“Villainy wears many masks, none so dangerous as the mask of virtue.”
synopsis
In 1799, eccentric New York constable Ichabod Crane is sent to the small Dutch settlement of Sleepy Hollow to investigate a series of brutal decapitations. The terrified villagers insist the killings are the work of the legendary Headless Horseman — a Hessian mercenary who rides at night in search of his missing head. Initially skeptical, Crane soon discovers that the Horseman is very real and that the murders are tied to a dark conspiracy among the town’s most prominent families.

pairs well with ...
mini-review
Tim Burton’s Sleepy Hollow is visually sumptuous gothic horror, drenched in fog, twisted trees, and candlelit dread. As pure atmosphere, it works wonderfully — the production design, Danny Elfman’s score, and Christopher Walken’s ferocious Headless Horseman make the film consistently entertaining.

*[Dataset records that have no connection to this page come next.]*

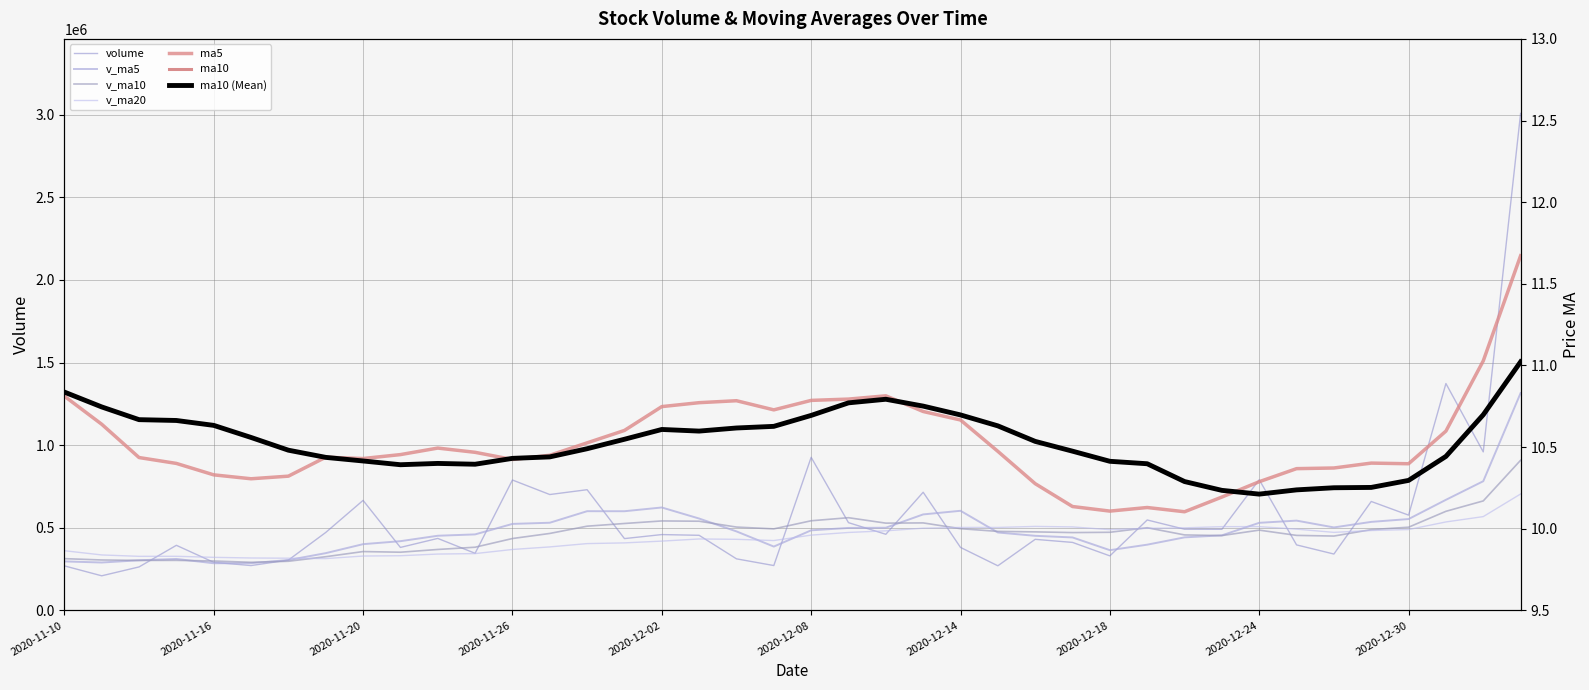

Reading left to right, what are all the values shown in this chart?

volume: 2020-11-10=269436.9	2020-11-11=209279.9	2020-11-12=262976.8	2020-11-13=393836.4	2020-11-16=290844.2	2020-11-17=271295.0	2020-11-18=304484.8	2020-11-19=471679.7	2020-11-20=665779.8	2020-11-23=381078.3	2020-11-24=435588.6	2020-11-25=345490.3	2020-11-26=789094.2	2020-11-27=701225.2	2020-11-30=730447.8	2020-12-01=434492.3	2020-12-02=458858.4	2020-12-03=454405.1	2020-12-04=311942.7	2020-12-07=271366.4	2020-12-08=926471.4	2020-12-09=530945.9	2020-12-10=460611.6	2020-12-11=715036.5	2020-12-14=381027.0	2020-12-15=269934.4	2020-12-16=429990.1	2020-12-17=411397.2	2020-12-18=329891.8	2020-12-21=547220.1	2020-12-22=491273.8	2020-12-23=490812.4	2020-12-24=790900.9	2020-12-25=396357.9	2020-12-28=341019.5	2020-12-29=659239.6	2020-12-30=576512.1	2020-12-31=1373139.5	2021-01-04=959408.5	2021-01-05=3008108.2
v_ma5: 2020-11-10=296394.2	2020-11-11=289728.3	2020-11-12=303245.9	2020-11-13=311264.5	2020-11-16=285274.8	2020-11-17=285646.5	2020-11-18=304687.4	2020-11-19=346428.0	2020-11-20=400816.7	2020-11-23=418863.5	2020-11-24=451722.2	2020-11-25=459923.3	2020-11-26=523406.2	2020-11-27=530495.3	2020-11-30=600369.2	2020-12-01=600150.0	2020-12-02=622823.6	2020-12-03=555885.8	2020-12-04=478029.3	2020-12-07=386213.0	2020-12-08=484608.8	2020-12-09=499026.3	2020-12-10=500267.6	2020-12-11=580886.4	2020-12-14=602818.5	2020-12-15=471511.1	2020-12-16=451319.9	2020-12-17=441477.0	2020-12-18=364448.1	2020-12-21=397686.7	2020-12-22=441954.6	2020-12-23=454119.0	2020-12-24=530019.8	2020-12-25=543313.0	2020-12-28=502072.9	2020-12-29=535666.1	2020-12-30=552806.0	2020-12-31=669253.7	2021-01-04=781863.8	2021-01-05=1315281.6
v_ma10: 2020-11-10=313179.5	2020-11-11=305051.0	2020-11-12=302426.3	2020-11-13=302644.0	2020-11-16=298878.9	2020-11-17=291020.3	2020-11-18=297207.9	2020-11-19=324836.9	2020-11-20=356040.6	2020-11-23=352069.2	2020-11-24=368684.3	2020-11-25=382305.4	2020-11-26=434917.1	2020-11-27=465656.0	2020-11-30=509616.4	2020-12-01=525936.1	2020-12-02=541373.5	2020-12-03=539646.0	2020-12-04=504262.3	2020-12-07=493291.1	2020-12-08=542379.4	2020-12-09=560924.9	2020-12-10=528076.7	2020-12-11=529457.8	2020-12-14=494515.7	2020-12-15=478059.9	2020-12-16=475173.1	2020-12-17=470872.3	2020-12-18=472667.2	2020-12-21=500252.6	2020-12-22=456732.8	2020-12-23=452719.5	2020-12-24=485748.4	2020-12-25=453880.6	2020-12-28=449879.8	2020-12-29=488810.3	2020-12-30=503462.5	2020-12-31=599636.8	2021-01-04=662588.4	2021-01-05=908677.2
v_ma20: 2020-11-10=361204.0	2020-11-11=335520.9	2020-11-12=327164.1	2020-11-13=327351.3	2020-11-16=321063.9	2020-11-17=317137.4	2020-11-18=315777.1	2020-11-19=313500.5	2020-11-20=328942.7	2020-11-23=330801.9	2020-11-24=340931.9	2020-11-25=343678.2	2020-11-26=368671.7	2020-11-27=384150.0	2020-11-30=404247.7	2020-12-01=408478.2	2020-12-02=419290.7	2020-12-03=432241.5	2020-12-04=430151.4	2020-12-07=422680.1	2020-12-08=455531.9	2020-12-09=471615.2	2020-12-10=481496.9	2020-12-11=497556.9	2020-12-14=502066.0	2020-12-15=501998.0	2020-12-16=508273.3	2020-12-17=505259.2	2020-12-18=488464.8	2020-12-21=496771.8	2020-12-22=499556.1	2020-12-23=506822.2	2020-12-24=506912.5	2020-12-25=491669.2	2020-12-28=472197.8	2020-12-29=483435.1	2020-12-30=489317.8	2020-12-31=535254.5	2021-01-04=567627.8	2021-01-05=704464.9
ma5: 2020-11-10=10.8	2020-11-11=10.6	2020-11-12=10.4	2020-11-13=10.4	2020-11-16=10.3	2020-11-17=10.3	2020-11-18=10.3	2020-11-19=10.4	2020-11-20=10.4	2020-11-23=10.5	2020-11-24=10.5	2020-11-25=10.5	2020-11-26=10.4	2020-11-27=10.4	2020-11-30=10.5	2020-12-01=10.6	2020-12-02=10.7	2020-12-03=10.8	2020-12-04=10.8	2020-12-07=10.7	2020-12-08=10.8	2020-12-09=10.8	2020-12-10=10.8	2020-12-11=10.7	2020-12-14=10.7	2020-12-15=10.5	2020-12-16=10.3	2020-12-17=10.1	2020-12-18=10.1	2020-12-21=10.1	2020-12-22=10.1	2020-12-23=10.2	2020-12-24=10.3	2020-12-25=10.4	2020-12-28=10.4	2020-12-29=10.4	2020-12-30=10.4	2020-12-31=10.6	2021-01-04=11.0	2021-01-05=11.7
ma10: 2020-11-10=10.8	2020-11-11=10.7	2020-11-12=10.7	2020-11-13=10.7	2020-11-16=10.6	2020-11-17=10.6	2020-11-18=10.5	2020-11-19=10.4	2020-11-20=10.4	2020-11-23=10.4	2020-11-24=10.4	2020-11-25=10.4	2020-11-26=10.4	2020-11-27=10.4	2020-11-30=10.5	2020-12-01=10.5	2020-12-02=10.6	2020-12-03=10.6	2020-12-04=10.6	2020-12-07=10.6	2020-12-08=10.7	2020-12-09=10.8	2020-12-10=10.8	2020-12-11=10.8	2020-12-14=10.7	2020-12-15=10.6	2020-12-16=10.5	2020-12-17=10.5	2020-12-18=10.4	2020-12-21=10.4	2020-12-22=10.3	2020-12-23=10.2	2020-12-24=10.2	2020-12-25=10.2	2020-12-28=10.3	2020-12-29=10.3	2020-12-30=10.3	2020-12-31=10.4	2021-01-04=10.7	2021-01-05=11.0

But as an adaptation of Washington Irving’s classic tale, the movie completely misses the point. Irving’s The Legend of Sleepy Hollow is a sly, humorous story about superstition and a rival’s practical joke. Burton discards that clever ambiguity and replaces it with a literal supernatural slasher villain. In other words, the film borrows the title, the town, and the character names — then proceeds to tell an entirely different story. It’s an enjoyable gothic thriller, but one that rides rather shamelessly on the reputation of a much smarter original.
A chilly October night, falling leaves, and the comforting knowledge that your local ghost stories probably involve fewer decapitations.
Absurdist's Corner
Washington Irving’s original story is about a frightened schoolteacher being tricked by a rival with a pumpkin and a ghost story. The movie replaces that clever prank with a literal undead executioner galloping around chopping off heads. Apparently subtle literary satire wasn’t quite bloody enough for Hollywood.
fun facts
The film was shot largely in England, where an entire village set was constructed to create Burton’s stylized version of Sleepy Hollow.
Christopher Walken played the Headless Horseman in flashbacks, wearing sharp metal teeth and doing his own sword fighting.
Burton intentionally modeled the film after the colorful Hammer horror films of the 1960s.
The movie won the Academy Award for Best Art Direction.